Olhava para o prato com os talheres cruzados, pegava na faca e raspava os rebordos escaricados do prato, riscava- o em ponto de rebuçado afastando em dois o mar de esparregado deixando entrever uma pata do cavalinho, o último dos que restava do serviço da casa da avó.
Lembrava-se da açorda doce a escaldar e de empastar os desenhos a papa. Estranho este sabor que detestava por oposição às migas em cevada doce que adorava sem deixar tingir o fundo. Sempre gostara de escultura. Gostava daquelas semi orgânicas que surgiam castanhas feitas de areia líquida, molhada e espremida em raízes e troncos e veias. Daí para o papo seco de manteiga com açucar que rilhava nos dentes ao trincar foi uma viagem rápida. Por alguma razão o cheiro, associava-o sempre ao dos produtos de lavandaria a seco e daqui ao lustro que detestava ver junto aos bolsos, braguilha as e vincos das calças.

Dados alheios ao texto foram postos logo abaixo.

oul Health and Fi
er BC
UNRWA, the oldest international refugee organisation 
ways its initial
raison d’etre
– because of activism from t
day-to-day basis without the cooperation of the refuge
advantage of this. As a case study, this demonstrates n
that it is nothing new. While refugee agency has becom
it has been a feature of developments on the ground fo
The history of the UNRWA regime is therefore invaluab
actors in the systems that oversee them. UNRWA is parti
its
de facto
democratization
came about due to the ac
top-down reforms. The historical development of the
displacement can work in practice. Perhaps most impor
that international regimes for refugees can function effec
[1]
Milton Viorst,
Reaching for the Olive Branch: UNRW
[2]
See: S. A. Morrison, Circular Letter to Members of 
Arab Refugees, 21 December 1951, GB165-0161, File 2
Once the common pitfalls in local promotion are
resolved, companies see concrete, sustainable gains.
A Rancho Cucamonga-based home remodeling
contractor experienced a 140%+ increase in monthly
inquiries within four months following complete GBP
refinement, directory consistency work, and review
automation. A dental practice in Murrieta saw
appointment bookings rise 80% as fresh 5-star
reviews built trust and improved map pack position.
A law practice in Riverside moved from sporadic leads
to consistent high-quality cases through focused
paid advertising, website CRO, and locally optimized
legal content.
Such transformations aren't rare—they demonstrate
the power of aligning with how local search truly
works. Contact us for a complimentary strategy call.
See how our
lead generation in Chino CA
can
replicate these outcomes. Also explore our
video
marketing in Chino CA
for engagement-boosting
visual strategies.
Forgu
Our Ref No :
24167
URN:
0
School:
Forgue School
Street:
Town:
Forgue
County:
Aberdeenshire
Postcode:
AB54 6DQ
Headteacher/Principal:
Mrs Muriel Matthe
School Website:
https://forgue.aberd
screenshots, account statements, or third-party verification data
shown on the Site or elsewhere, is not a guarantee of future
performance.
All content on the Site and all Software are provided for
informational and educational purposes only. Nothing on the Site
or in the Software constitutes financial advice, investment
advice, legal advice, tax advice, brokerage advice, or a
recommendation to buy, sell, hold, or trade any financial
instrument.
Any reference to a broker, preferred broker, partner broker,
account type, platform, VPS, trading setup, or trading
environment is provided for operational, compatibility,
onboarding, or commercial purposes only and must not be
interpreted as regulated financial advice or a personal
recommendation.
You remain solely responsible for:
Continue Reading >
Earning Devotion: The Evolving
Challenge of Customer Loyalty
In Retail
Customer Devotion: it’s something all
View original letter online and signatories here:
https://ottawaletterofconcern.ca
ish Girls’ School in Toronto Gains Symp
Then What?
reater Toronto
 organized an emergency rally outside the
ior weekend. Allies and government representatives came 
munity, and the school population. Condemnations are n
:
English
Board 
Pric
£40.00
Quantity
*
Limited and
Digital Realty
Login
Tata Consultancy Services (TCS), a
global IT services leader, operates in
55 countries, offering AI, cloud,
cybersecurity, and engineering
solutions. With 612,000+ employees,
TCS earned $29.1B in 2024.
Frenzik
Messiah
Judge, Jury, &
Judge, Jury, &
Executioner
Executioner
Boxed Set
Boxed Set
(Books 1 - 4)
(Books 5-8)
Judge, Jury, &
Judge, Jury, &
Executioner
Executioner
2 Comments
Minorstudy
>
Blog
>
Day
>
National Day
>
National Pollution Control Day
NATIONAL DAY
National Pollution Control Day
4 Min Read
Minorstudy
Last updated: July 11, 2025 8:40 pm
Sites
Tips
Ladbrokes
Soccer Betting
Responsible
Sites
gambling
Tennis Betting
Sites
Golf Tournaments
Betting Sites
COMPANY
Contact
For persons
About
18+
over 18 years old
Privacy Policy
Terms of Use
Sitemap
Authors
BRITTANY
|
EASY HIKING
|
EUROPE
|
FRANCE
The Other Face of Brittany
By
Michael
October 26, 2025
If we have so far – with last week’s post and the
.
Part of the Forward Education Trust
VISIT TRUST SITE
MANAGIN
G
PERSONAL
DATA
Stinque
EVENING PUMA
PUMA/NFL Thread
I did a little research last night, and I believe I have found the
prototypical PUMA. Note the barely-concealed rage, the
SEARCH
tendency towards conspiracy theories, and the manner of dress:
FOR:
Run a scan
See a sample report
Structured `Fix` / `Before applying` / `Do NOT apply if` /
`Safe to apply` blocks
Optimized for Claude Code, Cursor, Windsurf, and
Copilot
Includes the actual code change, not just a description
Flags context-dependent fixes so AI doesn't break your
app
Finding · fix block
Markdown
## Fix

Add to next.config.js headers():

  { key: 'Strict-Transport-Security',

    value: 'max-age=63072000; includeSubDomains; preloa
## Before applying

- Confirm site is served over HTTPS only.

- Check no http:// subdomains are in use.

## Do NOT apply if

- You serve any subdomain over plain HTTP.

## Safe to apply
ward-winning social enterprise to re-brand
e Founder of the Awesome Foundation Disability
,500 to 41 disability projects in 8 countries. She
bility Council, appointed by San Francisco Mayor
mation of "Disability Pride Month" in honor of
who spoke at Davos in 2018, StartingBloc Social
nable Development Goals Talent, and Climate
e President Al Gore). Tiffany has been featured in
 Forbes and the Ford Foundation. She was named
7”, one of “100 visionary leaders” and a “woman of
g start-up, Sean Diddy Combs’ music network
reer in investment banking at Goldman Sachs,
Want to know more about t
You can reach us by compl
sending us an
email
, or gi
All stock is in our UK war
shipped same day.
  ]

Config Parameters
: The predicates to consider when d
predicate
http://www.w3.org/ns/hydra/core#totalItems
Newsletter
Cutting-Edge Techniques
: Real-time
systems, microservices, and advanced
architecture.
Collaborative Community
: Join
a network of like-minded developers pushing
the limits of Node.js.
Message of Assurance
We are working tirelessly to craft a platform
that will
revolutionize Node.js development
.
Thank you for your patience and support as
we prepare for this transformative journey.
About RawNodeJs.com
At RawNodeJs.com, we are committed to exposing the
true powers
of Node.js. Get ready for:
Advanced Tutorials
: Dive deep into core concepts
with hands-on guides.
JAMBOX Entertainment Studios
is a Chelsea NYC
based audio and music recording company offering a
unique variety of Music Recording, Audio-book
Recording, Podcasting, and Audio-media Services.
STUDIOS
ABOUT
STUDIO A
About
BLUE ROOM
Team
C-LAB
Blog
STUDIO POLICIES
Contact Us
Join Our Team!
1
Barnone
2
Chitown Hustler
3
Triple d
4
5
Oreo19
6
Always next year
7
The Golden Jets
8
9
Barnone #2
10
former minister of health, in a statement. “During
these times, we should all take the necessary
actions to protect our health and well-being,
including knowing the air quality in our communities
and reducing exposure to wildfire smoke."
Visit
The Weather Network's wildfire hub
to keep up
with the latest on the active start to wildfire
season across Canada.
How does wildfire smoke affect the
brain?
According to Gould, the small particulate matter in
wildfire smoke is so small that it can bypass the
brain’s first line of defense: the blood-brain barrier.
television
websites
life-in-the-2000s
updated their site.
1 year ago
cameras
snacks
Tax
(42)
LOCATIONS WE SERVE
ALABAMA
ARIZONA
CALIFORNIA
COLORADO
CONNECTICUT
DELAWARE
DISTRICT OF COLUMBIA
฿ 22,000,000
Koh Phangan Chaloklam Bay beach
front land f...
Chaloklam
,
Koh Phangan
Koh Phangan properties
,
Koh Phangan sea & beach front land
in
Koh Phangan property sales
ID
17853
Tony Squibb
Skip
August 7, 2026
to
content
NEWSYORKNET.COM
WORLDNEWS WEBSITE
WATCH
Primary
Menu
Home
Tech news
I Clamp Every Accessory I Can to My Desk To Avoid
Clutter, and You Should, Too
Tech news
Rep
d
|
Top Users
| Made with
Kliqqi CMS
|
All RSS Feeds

Gostava de subir às pedras, das grandes . Sentir-se maior no perder de vista do horizonte, mesmo que com nuvens baixas a adivinhar chuva e vento frio que fazia balouçar como vela enfunada ao capricho do sopro. As mãos inquietas faziam tinir a ponta da faca em diapasão na cerâmica gasta, com jeito burlesco de boca a acompanhar. A imagem do verde em estrada deixando antever o azul fidalgo era limitativo da náusea.
Em mais uma ligação, sentiu falta do cheiro da madeira carunchada, das páginas de um livro velho e do ruído das chinelas a acompanhar o virar das folhas que lia às escondidas da criada da casa, (de que quem gostava de sentir o cheiro e olhar as carnes e refegos), aqueles fascículos das fotonovelas que ela guardava também dos senhores. Eram revistas em banda- fotográfica. Homens dominadores carregados de testosterona e raparigas submissas em não tão ingénua sedução. Tramas com vilão e mocinha, que folheava e guardava frases “Toma, lambe, chupa” que ela levava a ressoar em eco para manobrar a solo o entusiasmo debaixo do lençol num ranger suave das molas e roçar de pano na pele. Sabia-o porque a ouvia ofegar mais rápido. Isto acontecia às vezes, quando dizia ter medo do escuro e ela o levava para junto dele e o julgava dormir ferrado. Lembrava-se do som dos dedos roçando as penugens íntimas mal aparadas quando, em suspenso do respirar, se deixava estar por entre mantas. De manhã, ele olhava depois as carnes e refegos que fazia roçar em si engalanadas a filacteras: “toma, lambe, chupa”…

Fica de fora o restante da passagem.